More to the point... at least for me, with my physics models and long term
updates and thread/memory/location tree... how do I hide it from my coder/
builder/creator types? The inner guts... the heart of the mud... are stuff
for a senior thesis project, not a newbie coder. OK, so LPC handles this a
little... but they have sloppy code at the top level as a result. This has
been a major issue for me. I ended up taking my cue from NeXT and AppBuild
concepts... Two birds with one stone. A common interface, and simpler code
and building for the top level. All the "coding" is GUI driven now... even
my own top level coding is GUI driven. Not anything like Rational Rose, in
execution, but... there is a similarity in intent. Builders get to play at
creating new elements of the universe, scripting sequential behaviors as a
series of loops... but it's all tapped right to heart code, and the levels
that they play with are seamlessly tied to "what the universe will let the
physical objects do"...

But for the issue of players...

:	If you coded an intricate and ingenious MUD engine that simulates
:	the real world perfectly, would you want to plop a simple Diku
:	interface on top of it, i.e. if a player was carrying a plate mail
:	and wanted to wear it when carrying a torch and a sword, would you
:	let a player to do Dikuish 'wear plate' or would they have to
:	'drop plate; extinguish torch; put torch into backpack; sheathe
:	sword; remove backpack; drop backpack; remove belt; drop belt;
:	remove chainmail; take plate; wear plate;	take backpack...'? 

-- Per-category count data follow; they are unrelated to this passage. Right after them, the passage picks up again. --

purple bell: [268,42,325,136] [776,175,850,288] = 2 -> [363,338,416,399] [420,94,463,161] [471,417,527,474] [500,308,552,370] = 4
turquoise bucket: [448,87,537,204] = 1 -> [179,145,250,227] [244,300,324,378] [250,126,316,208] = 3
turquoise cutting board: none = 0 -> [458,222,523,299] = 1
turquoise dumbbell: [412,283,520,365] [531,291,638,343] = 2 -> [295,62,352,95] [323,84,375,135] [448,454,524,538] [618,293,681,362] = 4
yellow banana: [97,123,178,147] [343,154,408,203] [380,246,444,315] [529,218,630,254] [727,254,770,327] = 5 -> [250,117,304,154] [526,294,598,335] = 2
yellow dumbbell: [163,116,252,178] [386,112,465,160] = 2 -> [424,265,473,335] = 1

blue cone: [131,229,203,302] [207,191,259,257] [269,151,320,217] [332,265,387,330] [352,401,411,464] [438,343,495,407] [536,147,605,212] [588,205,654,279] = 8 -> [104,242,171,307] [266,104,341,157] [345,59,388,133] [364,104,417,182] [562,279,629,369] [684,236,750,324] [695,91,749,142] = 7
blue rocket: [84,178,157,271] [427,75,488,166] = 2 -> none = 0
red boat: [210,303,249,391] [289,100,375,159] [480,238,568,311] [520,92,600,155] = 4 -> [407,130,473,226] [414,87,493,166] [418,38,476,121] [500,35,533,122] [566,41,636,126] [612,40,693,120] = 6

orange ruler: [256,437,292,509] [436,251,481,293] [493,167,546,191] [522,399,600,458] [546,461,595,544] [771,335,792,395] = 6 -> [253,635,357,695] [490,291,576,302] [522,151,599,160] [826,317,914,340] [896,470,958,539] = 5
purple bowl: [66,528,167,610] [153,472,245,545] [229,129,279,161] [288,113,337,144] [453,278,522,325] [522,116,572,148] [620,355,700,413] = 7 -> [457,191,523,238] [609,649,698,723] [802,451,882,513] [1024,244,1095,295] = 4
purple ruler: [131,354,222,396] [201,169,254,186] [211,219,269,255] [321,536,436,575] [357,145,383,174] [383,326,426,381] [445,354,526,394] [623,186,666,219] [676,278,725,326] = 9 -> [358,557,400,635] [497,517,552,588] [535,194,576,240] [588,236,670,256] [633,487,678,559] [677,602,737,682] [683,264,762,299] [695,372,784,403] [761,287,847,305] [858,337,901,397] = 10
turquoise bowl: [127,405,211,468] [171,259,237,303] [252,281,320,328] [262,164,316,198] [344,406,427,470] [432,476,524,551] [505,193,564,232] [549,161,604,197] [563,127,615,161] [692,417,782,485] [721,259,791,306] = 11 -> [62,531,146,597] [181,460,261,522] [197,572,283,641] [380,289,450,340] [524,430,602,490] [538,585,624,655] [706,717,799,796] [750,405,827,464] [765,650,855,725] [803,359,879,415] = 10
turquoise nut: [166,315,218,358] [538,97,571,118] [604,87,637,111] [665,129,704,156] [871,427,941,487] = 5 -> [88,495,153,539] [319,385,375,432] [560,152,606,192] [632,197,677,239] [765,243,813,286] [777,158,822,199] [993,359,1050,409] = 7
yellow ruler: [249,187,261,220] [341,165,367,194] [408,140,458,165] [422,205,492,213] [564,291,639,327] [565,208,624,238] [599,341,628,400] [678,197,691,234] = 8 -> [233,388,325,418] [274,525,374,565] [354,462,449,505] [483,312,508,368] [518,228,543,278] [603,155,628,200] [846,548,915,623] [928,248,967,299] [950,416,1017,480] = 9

It depends on the client for that... and the client I'm working on takes a
command and parses it into most probable intent... which in this case is a
series of actions... the player would see something along the lines of:
    > wear plate
    The plate mail armour looks like it would fit over your head. You take
    your torch and stick it into a crevice in the wall, the glance around.
    Seeing nothing obviously hostile, you sheath your sword and take a look
    at the plate mail. There are buckles around the back, but it won't fit
    over your backpack. You remove your backpack, then slide your arms into
    the armour's straps. The fit is ackward; you'll have to have someone
    tighten the straps later. You grab your backpack, sling it on over your
    shoulders, remove the torch from the wall, and draw your sword.

The message about the plate mail chafing over the chain mail would come
later.

:	Does it keep you motivated if the players go "OOooh" over the
:	twinkie ANSI color coded auction channel that took you five
:	minutes to code, but think the event-queued-limb-hit-and-damage-
:	permanent-injury-and-scarring based	combat system you spent	three
:	months implementing sucks big time?

No players on the current version yet, so I'm not sure... but I suspect the
people that would *want* an ANSI color coded auction channel would hate the
level of detail presented by my client.
--

Nathan F. Yospe - Aimed High, Crashed Hard, In the Hanger, Back Flying Soon
Jr Software Engineer, Textron Systems Division (On loan to Rocketdyne Tech)
(Temporarily on Hold) Student, University of Hawaii at Manoa, Physics Dept.